Reproduce the records exactly, beginning with their first line and ending with the line that contains "Печатные пособия по Основам безопасности", and output nothing more.

Saved data entries:
-*-*-
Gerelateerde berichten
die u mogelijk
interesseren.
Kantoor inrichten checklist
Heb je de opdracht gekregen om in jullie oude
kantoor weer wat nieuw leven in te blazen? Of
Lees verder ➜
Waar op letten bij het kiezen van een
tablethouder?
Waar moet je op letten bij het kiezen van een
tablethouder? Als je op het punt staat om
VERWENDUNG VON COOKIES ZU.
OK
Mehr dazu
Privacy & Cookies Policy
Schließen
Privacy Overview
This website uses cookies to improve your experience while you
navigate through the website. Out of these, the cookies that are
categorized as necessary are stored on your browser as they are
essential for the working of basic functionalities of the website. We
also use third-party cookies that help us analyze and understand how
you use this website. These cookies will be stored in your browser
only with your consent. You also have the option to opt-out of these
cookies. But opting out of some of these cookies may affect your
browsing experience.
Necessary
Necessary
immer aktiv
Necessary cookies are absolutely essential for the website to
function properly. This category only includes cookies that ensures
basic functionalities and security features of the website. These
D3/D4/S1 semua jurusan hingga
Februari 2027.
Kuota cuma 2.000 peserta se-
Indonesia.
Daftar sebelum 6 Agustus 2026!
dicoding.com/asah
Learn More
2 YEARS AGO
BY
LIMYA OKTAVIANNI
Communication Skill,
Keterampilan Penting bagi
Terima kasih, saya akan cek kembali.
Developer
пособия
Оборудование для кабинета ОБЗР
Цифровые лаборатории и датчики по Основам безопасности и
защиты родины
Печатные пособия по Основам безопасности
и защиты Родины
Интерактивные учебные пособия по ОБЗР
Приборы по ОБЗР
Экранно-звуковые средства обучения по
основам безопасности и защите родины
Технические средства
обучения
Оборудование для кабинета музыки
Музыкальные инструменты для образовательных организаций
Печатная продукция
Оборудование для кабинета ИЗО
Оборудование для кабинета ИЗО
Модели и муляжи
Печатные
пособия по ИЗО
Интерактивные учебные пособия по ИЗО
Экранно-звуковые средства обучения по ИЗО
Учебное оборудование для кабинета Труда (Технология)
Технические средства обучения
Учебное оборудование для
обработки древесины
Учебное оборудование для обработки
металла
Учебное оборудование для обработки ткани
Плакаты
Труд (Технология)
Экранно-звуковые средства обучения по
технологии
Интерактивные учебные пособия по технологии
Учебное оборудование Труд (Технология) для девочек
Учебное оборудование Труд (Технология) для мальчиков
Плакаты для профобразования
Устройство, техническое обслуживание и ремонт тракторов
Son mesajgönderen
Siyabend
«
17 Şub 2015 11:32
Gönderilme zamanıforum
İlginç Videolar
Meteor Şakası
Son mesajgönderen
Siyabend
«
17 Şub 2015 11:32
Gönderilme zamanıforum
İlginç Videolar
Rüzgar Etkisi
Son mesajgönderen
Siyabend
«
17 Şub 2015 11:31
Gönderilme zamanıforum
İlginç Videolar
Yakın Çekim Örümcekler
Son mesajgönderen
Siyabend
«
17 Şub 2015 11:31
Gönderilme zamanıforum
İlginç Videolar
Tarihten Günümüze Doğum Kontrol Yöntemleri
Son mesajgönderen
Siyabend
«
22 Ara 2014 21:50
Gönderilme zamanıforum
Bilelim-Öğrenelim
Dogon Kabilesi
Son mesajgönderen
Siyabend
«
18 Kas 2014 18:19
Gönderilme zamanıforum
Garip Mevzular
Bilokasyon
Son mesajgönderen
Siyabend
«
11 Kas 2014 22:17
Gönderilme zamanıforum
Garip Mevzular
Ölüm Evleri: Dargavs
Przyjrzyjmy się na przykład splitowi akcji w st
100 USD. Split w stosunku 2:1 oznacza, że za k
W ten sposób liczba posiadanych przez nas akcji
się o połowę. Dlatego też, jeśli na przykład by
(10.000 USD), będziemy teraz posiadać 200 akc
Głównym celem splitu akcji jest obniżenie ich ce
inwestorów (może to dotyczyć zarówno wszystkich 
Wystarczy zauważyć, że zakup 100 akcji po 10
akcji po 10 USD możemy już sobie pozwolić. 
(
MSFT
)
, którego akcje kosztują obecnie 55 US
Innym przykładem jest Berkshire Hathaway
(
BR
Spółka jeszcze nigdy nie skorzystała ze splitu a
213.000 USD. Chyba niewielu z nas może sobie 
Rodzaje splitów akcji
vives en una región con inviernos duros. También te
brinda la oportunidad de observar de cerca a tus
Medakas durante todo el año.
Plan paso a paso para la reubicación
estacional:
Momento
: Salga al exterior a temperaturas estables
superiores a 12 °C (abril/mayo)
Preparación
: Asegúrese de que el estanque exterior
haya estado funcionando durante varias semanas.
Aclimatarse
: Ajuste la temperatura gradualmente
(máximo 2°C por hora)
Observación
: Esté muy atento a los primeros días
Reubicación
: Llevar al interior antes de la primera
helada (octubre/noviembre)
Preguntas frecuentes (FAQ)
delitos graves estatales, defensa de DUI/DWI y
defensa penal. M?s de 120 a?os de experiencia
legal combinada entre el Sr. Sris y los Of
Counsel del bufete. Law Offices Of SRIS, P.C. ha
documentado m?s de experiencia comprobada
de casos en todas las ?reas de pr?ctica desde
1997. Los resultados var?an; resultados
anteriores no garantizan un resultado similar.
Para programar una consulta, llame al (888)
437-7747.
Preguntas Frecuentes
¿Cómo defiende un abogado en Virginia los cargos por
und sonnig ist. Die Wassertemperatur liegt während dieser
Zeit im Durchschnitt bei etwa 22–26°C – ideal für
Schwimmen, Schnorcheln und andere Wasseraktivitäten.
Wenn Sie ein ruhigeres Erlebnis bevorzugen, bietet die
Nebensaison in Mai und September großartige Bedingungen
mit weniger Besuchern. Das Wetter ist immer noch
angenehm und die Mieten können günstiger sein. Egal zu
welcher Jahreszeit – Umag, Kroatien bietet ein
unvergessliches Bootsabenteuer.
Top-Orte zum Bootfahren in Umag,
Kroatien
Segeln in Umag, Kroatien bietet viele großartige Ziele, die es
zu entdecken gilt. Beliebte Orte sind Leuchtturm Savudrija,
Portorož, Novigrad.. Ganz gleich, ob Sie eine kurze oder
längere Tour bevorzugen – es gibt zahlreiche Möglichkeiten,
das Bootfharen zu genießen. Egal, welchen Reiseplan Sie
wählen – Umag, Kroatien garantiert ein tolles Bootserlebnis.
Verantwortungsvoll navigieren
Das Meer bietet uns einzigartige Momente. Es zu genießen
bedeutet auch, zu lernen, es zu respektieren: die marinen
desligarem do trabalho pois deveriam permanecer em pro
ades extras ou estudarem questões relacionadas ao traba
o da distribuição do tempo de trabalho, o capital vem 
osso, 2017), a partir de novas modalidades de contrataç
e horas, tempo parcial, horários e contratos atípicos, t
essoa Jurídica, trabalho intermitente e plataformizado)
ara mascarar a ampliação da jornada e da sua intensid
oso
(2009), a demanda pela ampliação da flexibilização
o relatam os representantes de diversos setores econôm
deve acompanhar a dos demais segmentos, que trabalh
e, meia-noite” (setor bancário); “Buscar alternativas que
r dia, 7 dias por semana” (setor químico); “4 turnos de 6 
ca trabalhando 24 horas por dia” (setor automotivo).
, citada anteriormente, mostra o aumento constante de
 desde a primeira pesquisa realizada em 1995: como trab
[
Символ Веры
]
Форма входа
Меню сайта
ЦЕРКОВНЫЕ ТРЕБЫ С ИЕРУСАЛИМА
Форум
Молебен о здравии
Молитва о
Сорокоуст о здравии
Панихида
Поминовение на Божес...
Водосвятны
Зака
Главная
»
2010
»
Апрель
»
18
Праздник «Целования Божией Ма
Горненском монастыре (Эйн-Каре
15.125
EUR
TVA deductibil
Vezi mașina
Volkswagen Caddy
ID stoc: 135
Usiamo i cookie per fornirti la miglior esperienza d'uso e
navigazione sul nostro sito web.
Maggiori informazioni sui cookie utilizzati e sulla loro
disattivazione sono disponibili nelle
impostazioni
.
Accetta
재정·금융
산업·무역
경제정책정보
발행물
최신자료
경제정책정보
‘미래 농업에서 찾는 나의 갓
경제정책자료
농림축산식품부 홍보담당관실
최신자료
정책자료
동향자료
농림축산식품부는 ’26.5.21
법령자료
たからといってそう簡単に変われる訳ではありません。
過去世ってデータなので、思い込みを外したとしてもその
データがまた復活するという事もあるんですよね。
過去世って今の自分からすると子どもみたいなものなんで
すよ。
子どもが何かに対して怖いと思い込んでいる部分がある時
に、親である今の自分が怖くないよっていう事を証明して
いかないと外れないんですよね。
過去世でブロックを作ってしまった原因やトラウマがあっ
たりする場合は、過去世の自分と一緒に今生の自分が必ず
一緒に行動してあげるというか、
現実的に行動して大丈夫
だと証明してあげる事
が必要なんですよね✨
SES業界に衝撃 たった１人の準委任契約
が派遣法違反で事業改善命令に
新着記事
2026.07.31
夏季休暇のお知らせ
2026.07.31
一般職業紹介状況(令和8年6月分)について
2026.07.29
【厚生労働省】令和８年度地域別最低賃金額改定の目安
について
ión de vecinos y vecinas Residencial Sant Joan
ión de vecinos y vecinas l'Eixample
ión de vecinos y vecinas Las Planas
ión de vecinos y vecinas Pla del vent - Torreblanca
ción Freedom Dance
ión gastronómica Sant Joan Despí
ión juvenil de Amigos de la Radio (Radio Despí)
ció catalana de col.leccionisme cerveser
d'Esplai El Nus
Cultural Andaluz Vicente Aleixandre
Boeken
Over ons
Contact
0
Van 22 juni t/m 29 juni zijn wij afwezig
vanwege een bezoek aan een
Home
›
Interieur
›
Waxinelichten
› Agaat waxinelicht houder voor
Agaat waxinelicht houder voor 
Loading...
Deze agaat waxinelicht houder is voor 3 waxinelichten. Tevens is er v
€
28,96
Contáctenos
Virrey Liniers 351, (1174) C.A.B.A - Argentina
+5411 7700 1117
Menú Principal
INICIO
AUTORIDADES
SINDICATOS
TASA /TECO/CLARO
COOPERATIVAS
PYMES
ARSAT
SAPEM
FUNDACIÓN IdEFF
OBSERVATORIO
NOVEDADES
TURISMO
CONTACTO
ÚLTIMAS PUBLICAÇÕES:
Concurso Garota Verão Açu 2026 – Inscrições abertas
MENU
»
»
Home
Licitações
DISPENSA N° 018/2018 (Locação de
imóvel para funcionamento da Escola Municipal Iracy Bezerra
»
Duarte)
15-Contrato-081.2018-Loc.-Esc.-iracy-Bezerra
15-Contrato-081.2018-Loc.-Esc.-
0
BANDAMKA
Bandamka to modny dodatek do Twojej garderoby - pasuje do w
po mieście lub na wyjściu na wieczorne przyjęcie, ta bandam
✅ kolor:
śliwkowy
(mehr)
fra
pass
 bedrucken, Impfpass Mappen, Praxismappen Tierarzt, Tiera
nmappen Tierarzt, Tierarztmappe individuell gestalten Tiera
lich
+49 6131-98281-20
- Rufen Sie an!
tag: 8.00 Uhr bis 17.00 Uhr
-*-*-
- Result below
Gerelateerde berichten
die u mogelijk
interesseren.
Kantoor inrichten checklist
Heb je de opdracht gekregen om in jullie oude
kantoor weer wat nieuw leven in te blazen? Of
Lees verder ➜
Waar op letten bij het kiezen van een
tablethouder?
Waar moet je op letten bij het kiezen van een
tablethouder? Als je op het punt staat om
VERWENDUNG VON COOKIES ZU.
OK
Mehr dazu
Privacy & Cookies Policy
Schließen
Privacy Overview
This website uses cookies to improve your experience while you
navigate through the website. Out of these, the cookies that are
categorized as necessary are stored on your browser as they are
essential for the working of basic functionalities of the website. We
also use third-party cookies that help us analyze and understand how
you use this website. These cookies will be stored in your browser
only with your consent. You also have the option to opt-out of these
cookies. But opting out of some of these cookies may affect your
browsing experience.
Necessary
Necessary
immer aktiv
Necessary cookies are absolutely essential for the website to
function properly. This category only includes cookies that ensures
basic functionalities and security features of the website. These
D3/D4/S1 semua jurusan hingga
Februari 2027.
Kuota cuma 2.000 peserta se-
Indonesia.
Daftar sebelum 6 Agustus 2026!
dicoding.com/asah
Learn More
2 YEARS AGO
BY
LIMYA OKTAVIANNI
Communication Skill,
Keterampilan Penting bagi
Terima kasih, saya akan cek kembali.
Developer
пособия
Оборудование для кабинета ОБЗР
Цифровые лаборатории и датчики по Основам безопасности и
защиты родины
Печатные пособия по Основам безопасности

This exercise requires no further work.